▸ TRY IT: Copy the passage on mating in X. vesparum word for word, from "Males and female" up to and including "permanently reside inside.".

▸ EXCERPT TO READ:
▬▬▬▬▬▬

Males and female of this species show remarkable sexual dimorphism according to their mating system. Both develop inside the abdomen, where males pupate and emerge, while females permanently reside inside.
Adult males are free-living, flying insects, whose extremely short (<5 hours) adult lives are solely dedicated to finding a mate, which they are thought to locate by scent. [2] After locating a mate (who is protruding from the host wasp's abdomen), the male lands on the wasp's abdomen, holding on with its legs and wings, while avoiding the brushing of the wasp's hindlegs, which could potentially dislodge it. The male then inseminates the female by either spreading sperm around the female's genital opening, where it eventually reaches the haemocoel (body cavity), or by directly penetrating the female's cuticle (hypodermic insemination), injecting the sperm directly into the haemocoel. [3] The male then dies several minutes after mating. Their small size coupled with their extremely short lifespan has made male X. vesparum very difficult to study.

▬▬▬▬▬▬

[Recorded data]
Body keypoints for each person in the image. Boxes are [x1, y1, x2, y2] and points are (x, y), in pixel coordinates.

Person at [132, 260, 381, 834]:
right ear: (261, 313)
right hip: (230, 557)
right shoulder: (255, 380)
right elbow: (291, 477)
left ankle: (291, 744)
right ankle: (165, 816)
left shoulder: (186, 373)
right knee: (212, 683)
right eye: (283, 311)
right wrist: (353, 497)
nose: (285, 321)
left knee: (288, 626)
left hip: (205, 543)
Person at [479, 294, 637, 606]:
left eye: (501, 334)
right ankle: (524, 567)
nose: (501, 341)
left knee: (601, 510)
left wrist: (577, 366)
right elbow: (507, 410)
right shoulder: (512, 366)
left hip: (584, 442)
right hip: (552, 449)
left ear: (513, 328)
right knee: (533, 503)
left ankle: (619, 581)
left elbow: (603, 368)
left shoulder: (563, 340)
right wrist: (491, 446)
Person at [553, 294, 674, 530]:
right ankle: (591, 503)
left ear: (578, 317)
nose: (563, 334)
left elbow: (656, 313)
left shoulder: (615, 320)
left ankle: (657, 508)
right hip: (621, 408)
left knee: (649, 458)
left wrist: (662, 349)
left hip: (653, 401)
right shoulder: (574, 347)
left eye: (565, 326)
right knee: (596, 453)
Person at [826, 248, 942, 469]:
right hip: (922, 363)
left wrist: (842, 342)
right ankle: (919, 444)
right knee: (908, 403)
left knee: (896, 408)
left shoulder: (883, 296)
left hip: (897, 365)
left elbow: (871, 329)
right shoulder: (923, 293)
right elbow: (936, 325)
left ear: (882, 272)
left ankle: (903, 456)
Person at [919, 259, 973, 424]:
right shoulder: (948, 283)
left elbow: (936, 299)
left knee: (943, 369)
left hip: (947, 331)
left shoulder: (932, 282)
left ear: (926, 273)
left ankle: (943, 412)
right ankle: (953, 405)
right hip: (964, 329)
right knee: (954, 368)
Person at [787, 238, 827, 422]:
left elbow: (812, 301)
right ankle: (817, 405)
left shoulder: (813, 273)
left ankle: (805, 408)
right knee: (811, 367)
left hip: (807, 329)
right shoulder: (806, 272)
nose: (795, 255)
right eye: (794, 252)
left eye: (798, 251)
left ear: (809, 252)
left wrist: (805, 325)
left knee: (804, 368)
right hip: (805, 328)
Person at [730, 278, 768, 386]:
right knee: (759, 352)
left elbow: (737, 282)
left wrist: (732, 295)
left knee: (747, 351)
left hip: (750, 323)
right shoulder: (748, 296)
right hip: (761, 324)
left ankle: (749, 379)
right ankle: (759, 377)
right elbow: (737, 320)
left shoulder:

▬▬▬▬▬▬

▸ TASK ANSWER:
Males and female of this species show remarkable sexual dimorphism according to their mating system. Both develop inside the abdomen, where males pupate and emerge, while females permanently reside inside.